Alors que Guillaume parle, Mathias pleure. Le jeune homme sort un instant de la salle avant de revenir. Les deux hommes n'ont jamais évoqué l'affaire ensemble. À la barre, Guillaume explique les turn-overs à l'aide sociale à l'enfance du Nord. "J'ai l'impression d'avoir été terni, trompé, d'avoir mal fait mon travail et je m'en veux".
Il nous a dit qu'il croyait Mathias et ça c'est très important. Très important pour nous, pour Mathias et pour sa reconstruction. Il a avoué que le système a merdé.
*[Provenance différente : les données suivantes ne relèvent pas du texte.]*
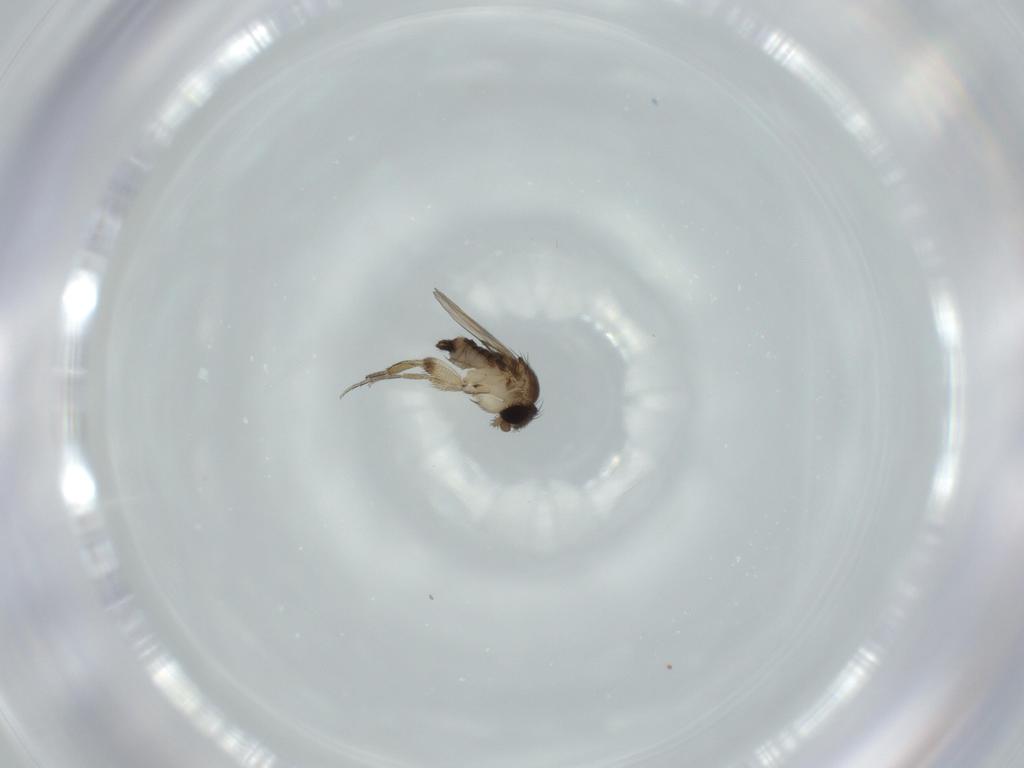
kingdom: Animalia
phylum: Arthropoda
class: Insecta
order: Diptera
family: Phoridae
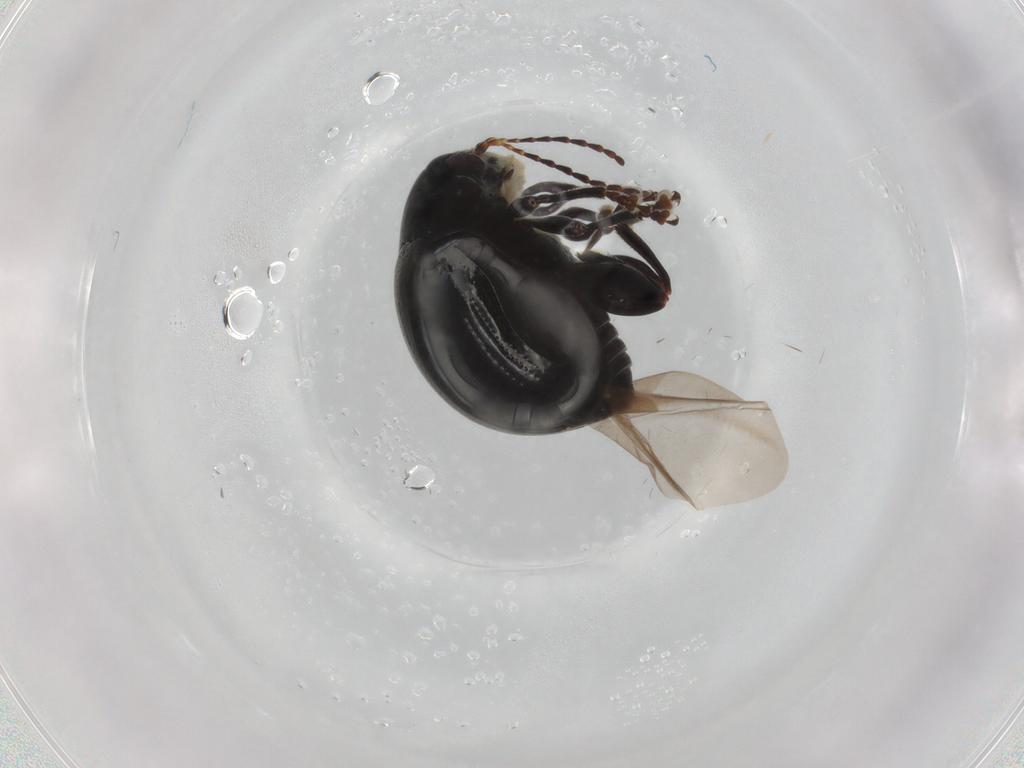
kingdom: Animalia
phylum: Arthropoda
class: Insecta
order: Coleoptera
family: Chrysomelidae
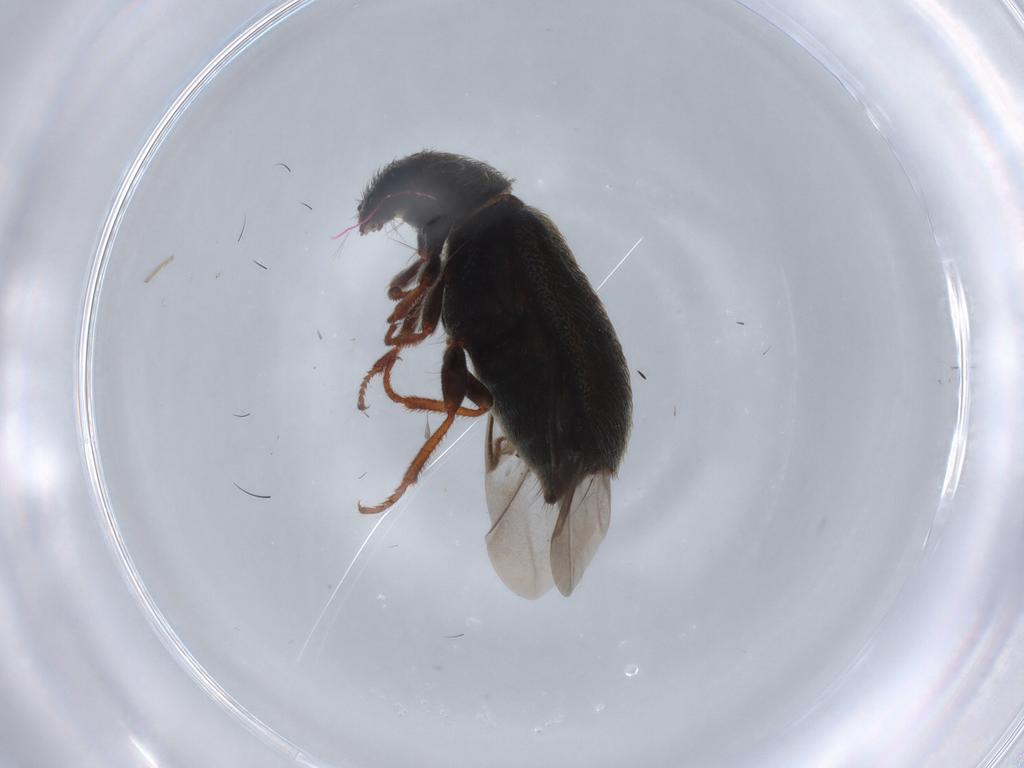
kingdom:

Maître Myriam Guedj-Benayoun, avocate de l'association Innocence en danger
Au palais de justice de Châteauroux, le témoignage de cet ancien éducateur est très précieux. Sans doute un tournant dans ce procès. Un témoignage "très touchant" pour l'avocate de l'association Innocence en danger. "Il nous a dit qu'il croyait Mathias et ça c'est très important. Très important pour nous, pour Mathias et pour sa reconstruction. Il a avoué que le système a merdé".
Pas un éducateur "qui n'a pas craqué dans cette affaire"
Pas question pour Maître Myriam Guej-Benayoun d'en faire le bouc émissaire de cette affaire. Devant les caméras, elle défend même les éducateurs et autres travailleurs sociaux impliqués : "Ils font ce qu'ils peuvent. (…) Est-ce qu'on ne repose pas tout le système sur ces gens-là ? Je pense que la réponse est oui. Et on est en train de les broyer. Combien d'éducateurs font des burn-outs ? Il n'y en a pas un seul qui a tenu le coup dans ce dossier". Guillaume, lui-même, a démissionné après deux burn-outs.
Le récit d'un échec collectif dans un procès où le Département du Nord n'a pas été appelé à témoigner. Sa responsabilité est pourtant questionnée en permanence dans ce procès. "L'ASE du Nord, c'est tout sauf la protection de l'enfance", déplore Jean Sannier, avocat des parties civiles. "L'ASE du Nord est totalement défaillante. Le Président du Conseil départemental aurait dû avoir le courage de venir à cette audience. Courage qui encore une fois n'est pas démontré".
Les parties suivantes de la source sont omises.